WHAT THE TASK REQUIRES: Copy out each line of the data that includes the string "Conveyor".

(Transcribed page contents)
◆ ◆ ◆

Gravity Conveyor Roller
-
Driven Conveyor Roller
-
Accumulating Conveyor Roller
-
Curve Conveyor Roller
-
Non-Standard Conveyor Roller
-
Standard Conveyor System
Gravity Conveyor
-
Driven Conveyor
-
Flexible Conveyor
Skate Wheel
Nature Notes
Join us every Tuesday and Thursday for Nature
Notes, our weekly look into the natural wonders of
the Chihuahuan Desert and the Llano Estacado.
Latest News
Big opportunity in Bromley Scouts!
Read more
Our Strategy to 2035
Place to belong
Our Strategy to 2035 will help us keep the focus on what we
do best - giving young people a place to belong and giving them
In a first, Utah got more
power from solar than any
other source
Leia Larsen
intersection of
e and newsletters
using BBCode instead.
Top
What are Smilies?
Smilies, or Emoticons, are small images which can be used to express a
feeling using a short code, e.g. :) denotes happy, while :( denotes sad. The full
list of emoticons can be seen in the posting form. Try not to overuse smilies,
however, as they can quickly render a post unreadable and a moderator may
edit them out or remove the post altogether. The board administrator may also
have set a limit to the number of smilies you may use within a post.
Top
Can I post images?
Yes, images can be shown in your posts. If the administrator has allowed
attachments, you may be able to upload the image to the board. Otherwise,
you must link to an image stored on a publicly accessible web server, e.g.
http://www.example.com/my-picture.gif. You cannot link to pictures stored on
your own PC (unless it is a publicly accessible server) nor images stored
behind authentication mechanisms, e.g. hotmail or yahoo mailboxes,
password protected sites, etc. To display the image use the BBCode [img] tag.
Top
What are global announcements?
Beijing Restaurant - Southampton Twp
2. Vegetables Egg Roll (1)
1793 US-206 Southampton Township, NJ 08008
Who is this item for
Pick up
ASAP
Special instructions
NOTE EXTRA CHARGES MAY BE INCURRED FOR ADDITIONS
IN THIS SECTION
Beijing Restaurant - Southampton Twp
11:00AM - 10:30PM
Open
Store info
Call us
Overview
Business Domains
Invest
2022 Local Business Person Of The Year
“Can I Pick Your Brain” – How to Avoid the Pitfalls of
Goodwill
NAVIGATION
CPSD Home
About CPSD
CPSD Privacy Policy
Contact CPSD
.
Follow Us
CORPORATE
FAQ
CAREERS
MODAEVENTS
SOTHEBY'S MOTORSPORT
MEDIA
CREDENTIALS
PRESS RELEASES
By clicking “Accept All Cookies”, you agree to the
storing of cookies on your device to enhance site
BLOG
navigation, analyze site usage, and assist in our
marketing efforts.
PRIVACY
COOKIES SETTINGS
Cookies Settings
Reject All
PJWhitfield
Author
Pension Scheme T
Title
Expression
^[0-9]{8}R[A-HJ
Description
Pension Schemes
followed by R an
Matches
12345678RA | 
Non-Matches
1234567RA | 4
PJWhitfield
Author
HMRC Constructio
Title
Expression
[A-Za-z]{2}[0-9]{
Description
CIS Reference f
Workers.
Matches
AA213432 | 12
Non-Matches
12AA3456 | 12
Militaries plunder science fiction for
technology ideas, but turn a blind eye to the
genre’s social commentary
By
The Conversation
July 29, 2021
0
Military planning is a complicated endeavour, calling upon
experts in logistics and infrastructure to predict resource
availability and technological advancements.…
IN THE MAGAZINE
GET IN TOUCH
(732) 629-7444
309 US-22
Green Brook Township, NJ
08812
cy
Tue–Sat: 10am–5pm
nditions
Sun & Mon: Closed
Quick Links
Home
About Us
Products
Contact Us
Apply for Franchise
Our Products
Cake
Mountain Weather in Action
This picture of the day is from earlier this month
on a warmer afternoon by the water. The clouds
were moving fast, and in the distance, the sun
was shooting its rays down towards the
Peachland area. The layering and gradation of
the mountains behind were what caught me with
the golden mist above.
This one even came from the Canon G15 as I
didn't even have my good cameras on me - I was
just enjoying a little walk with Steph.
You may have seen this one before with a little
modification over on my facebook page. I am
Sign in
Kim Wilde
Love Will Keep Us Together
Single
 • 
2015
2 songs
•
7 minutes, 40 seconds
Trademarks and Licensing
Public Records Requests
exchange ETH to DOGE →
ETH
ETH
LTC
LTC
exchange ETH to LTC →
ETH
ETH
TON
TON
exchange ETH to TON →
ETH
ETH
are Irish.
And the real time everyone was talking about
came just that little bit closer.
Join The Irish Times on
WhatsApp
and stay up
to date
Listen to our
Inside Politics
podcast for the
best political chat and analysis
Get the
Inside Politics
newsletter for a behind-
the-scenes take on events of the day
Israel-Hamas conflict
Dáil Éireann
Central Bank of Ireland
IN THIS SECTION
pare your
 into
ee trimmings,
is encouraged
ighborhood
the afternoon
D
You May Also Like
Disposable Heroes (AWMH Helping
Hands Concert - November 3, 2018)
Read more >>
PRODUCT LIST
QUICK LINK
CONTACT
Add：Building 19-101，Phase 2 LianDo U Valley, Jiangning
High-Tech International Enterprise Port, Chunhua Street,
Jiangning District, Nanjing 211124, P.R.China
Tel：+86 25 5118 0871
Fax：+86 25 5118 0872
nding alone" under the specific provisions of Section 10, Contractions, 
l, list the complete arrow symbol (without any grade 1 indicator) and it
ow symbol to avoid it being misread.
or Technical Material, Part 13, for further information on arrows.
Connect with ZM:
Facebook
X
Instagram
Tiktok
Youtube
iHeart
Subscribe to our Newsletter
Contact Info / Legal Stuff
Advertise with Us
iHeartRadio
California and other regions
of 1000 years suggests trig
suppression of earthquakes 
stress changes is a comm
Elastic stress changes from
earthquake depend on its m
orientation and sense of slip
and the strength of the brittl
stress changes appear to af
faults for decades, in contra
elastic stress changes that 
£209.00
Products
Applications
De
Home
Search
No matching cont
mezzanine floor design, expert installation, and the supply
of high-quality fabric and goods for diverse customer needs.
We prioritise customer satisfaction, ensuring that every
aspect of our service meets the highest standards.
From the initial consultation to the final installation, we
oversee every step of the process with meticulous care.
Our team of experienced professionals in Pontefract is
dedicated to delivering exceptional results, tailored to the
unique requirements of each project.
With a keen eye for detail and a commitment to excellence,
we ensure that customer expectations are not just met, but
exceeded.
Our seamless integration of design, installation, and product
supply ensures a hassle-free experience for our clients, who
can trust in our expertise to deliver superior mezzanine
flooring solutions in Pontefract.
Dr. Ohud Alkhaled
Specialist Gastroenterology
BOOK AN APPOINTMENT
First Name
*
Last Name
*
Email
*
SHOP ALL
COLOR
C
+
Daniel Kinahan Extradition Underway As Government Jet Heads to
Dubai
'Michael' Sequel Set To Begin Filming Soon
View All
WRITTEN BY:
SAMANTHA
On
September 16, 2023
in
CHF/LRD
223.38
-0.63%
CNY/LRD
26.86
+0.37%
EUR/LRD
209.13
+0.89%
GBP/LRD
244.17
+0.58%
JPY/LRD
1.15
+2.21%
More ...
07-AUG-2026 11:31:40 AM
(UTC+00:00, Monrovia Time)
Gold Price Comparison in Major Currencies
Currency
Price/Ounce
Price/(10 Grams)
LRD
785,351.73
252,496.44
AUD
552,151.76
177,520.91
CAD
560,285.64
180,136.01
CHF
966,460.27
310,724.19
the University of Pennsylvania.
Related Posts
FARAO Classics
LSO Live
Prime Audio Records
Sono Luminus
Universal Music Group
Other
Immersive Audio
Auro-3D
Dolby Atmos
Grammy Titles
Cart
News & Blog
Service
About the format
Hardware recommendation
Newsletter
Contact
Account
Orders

◆ ◆ ◆

WRITTEN SOLUTION:
Gravity Conveyor Roller
Driven Conveyor Roller
Accumulating Conveyor Roller
Curve Conveyor Roller
Non-Standard Conveyor Roller
Standard Conveyor System
Gravity Conveyor
Driven Conveyor
Flexible Conveyor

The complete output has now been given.